Valdemar
De Vaux - publicado em 01/01/26
A liturgia inclui o anúncio feito a José do nascimento de Jesus. Uma Anunciação paralela à da Virgem Maria que mostra como Deus coopera com o homem.
Anunciação é sinônimo da Virgem Maria. A Igreja usa este
termo, cunhado com este propósito, para se referir ao evento bíblico (cf. Lucas
1,26-38 ) em que o anjo Gabriel anuncia a Maria que será a mãe do
Salvador, ao que a jovem de Nazaré responde com o famoso "fiat":
"Assim seja". Mas este relato, que só se encontra no terceiro
Evangelho, o de Lucas, encontra um paralelo em Mateus, que alguns chamam de
"Anunciação a José", nos versículos 18 a 26 de seu primeiro capítulo.
Esta passagem é lida na missa de 18 de dezembro de cada ano,
como preparação para a solenidade da Natividade do Senhor.

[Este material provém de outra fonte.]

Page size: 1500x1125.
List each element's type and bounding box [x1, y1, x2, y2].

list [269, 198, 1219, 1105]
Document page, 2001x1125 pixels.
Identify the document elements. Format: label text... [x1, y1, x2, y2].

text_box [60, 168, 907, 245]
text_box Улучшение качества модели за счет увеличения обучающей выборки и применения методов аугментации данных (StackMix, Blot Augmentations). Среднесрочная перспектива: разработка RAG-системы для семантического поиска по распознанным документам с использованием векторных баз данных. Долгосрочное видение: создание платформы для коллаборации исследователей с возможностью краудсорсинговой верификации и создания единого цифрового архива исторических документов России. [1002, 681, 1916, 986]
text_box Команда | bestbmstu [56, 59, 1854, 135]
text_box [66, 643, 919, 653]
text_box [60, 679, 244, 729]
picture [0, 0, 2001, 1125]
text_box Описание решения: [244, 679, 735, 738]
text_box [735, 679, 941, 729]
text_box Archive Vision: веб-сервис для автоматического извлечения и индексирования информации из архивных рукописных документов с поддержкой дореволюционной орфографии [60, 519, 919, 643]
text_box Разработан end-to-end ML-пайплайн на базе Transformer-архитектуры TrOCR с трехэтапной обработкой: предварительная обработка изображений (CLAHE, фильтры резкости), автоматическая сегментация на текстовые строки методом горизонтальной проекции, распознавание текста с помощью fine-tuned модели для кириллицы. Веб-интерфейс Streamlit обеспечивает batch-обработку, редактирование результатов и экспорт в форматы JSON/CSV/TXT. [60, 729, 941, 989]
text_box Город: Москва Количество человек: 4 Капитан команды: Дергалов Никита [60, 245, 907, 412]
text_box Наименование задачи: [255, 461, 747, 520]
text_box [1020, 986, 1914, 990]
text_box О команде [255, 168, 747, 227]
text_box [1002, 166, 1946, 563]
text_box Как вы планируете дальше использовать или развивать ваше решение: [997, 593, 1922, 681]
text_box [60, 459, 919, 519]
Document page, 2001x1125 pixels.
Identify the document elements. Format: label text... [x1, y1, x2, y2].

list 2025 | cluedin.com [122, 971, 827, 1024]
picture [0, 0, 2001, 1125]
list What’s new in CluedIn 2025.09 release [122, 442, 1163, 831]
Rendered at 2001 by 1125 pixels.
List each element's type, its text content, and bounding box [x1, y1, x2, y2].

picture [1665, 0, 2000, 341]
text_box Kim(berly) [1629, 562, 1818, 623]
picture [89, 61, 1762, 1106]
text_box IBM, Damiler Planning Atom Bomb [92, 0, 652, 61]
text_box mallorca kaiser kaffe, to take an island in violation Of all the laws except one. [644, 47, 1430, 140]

O Papa João Paulo II, em sua exortação apostólica Redemptoris Custos sobre o marido de Maria,
publicada em 1989, fala de uma estreita analogia (§3) entre os dois relatos
evangélicos:
"'O mensageiro divino introduz José no mistério da
maternidade de Maria'. Assim como a mãe de Jesus, um anjo se aproxima do justo
quando ele decide repudiar secretamente Maria porque ela está grávida. Esta é
uma forma de respeitar a lei, mas também a reputação de Maria.
'Eis que um anjo do Senhor lhe apareceu em sonhos e lhe
disse: José, filho de Davi, não temas receber Maria como sua esposa,
porque o que nela é gerado vem do Espírito Santo. Ele dará à luz um filho, e
você o chamará de Jesus (que significa: O Senhor salva), porque ele salvará seu
povo de seus pecados'" (Mt
20-21).
A irrupção da graça
Assim como a Virgem Maria, José experimenta assim a irrupção
da graça em sua vida. Embora seu plano esteja completo, o homem de Nazaré
permite que Deus o perturbe. Por sua determinação de seguir a vontade do Pai,
ele deposita sua fé no cumprimento das promessas recebidas de seus ancestrais,
listadas anteriormente em uma genealogia bastante tediosa: "Ao despertar
José, ele fez o que o anjo do Senhor lhe havia ordenado" (v. 24).
João Paulo II pode então dizer que José "manifesta assim uma disposição de
vontade semelhante à de Maria a respeito do que Deus lhe pediu através de seu
mensageiro".
Mais amplamente, explica a biblista Agnès de Lamarzelle em um artigo
na Nouvelle Revue théologique, há em ambos os textos, o de Lucas e
o de Mateus, as diferentes características do "gênero literário das
anunciações" relativamente comum no universo bíblico: uma situação
bloqueada de uma perspectiva humana, uma intervenção divina - perturbadora na
maioria das vezes -, a revelação do plano divino, a objeção e o sinal humano, e
o cumprimento pela obediência do servo de Deus que recebe o anúncio.
Ao destacar José, o evangelista Mateus permite que o leitor
veja a vinda do Salvador de uma nova perspectiva, identifique-se com o justo e
entenda melhor como Deus age neste mundo. Não pela onipotência, exceto talvez
pelo poder do amor, mas pela cooperação da graça, que é a primeira, e da
vontade humana. Enquanto o próprio Jesus está prestes a nascer, um sinal
preeminente da presença do Pai em nossas vidas, como podemos participar cada
um, à nossa maneira, no desenvolvimento do plano de Deus para a humanidade?